Как-то сижу в каюте, навожу порядок в своем штурманском хозяйстве… Неожиданно появляется рассыльный:
— Вас вызывает начальник штаба.
А ведь я всего два часа назад был у Басистого! Значит, что-то срочное.
— На кого можно возложить обязанности флагманского штурмана? — спросил меня Николай Ефремович.
— Лучше Горшкова не найти. А куда же меня? Басистый невольно улыбнулся:
— Вам придется временно командовать «Эриванью». Новиков уезжает за семьей.
— На «Эривани» есть толковый старший помощник — мой однокашник Каратаев, — пробовал возразить я.
— Все правильно, но таково решение начальника Морских сил. Идите принимайте дела. Новиков уезжает завтра. Вечером явитесь вместе и доложите.
На палубе «Эривани» встретил Новикова, Зашли с ним в каюту, и он дал мне последние напутствия. Потом пригласили Каратаева, потолковали вместе и пошли докладывать начальству. К ужину все было закончено. Я ушел домой, а Тихон Андреевич уехал в Ленинград.
При утреннем подъеме флага, когда старпом доложил: «Товарищ врид командира корабля, команда построена» — и мы вместе обошли строй, состоялось мое представление экипажу корабля.
Корабельная жизнь потекла своим порядком.
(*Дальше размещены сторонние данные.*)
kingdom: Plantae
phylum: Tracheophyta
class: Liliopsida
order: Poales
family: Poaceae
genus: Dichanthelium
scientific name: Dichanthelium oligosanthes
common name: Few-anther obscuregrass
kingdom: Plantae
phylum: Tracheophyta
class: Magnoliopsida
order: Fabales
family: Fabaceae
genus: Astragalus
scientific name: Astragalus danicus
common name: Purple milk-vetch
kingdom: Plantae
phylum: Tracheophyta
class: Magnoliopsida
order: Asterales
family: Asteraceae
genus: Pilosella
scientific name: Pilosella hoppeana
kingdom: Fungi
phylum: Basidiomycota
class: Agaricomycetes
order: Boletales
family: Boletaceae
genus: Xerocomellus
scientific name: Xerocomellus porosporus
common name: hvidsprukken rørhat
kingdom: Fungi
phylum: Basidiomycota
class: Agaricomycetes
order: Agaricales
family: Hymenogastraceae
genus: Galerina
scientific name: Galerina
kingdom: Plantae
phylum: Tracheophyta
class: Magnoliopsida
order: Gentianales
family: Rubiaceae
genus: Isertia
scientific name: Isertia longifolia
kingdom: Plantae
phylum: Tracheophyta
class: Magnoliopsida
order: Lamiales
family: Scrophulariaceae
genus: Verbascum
Борис Васильевич Каратаев свое дело знал прекрасно, и мне с ним было очень легко.
Что ни говорите, а командовать кораблем, управлять им — дело заманчивое, интересное, ответственное и, нечего греха таить, льстит самолюбию каждого. Из кораблей мне больше всего по душе были миноносцы. Особенно хороши они во время атаки. Чтобы с дистанции не более сорока кабельтовых успешно атаковать, от командного состава этих кораблей требуется дерзость, умение, отвага, молниеносная реакция и отличное, владение тактикой применения оружия.
На создававшемся в ту пору Тихоокеанском флоте миноносцев еще не было. Самыми крупными — да и быстроходными — среди имевшихся на флоте кораблей были минные заградители. С них начинался надводный флот, на них и проходили службу многие из тех, кто впоследствии успешно командовал не только кораблями, но и соединениями и даже флотами.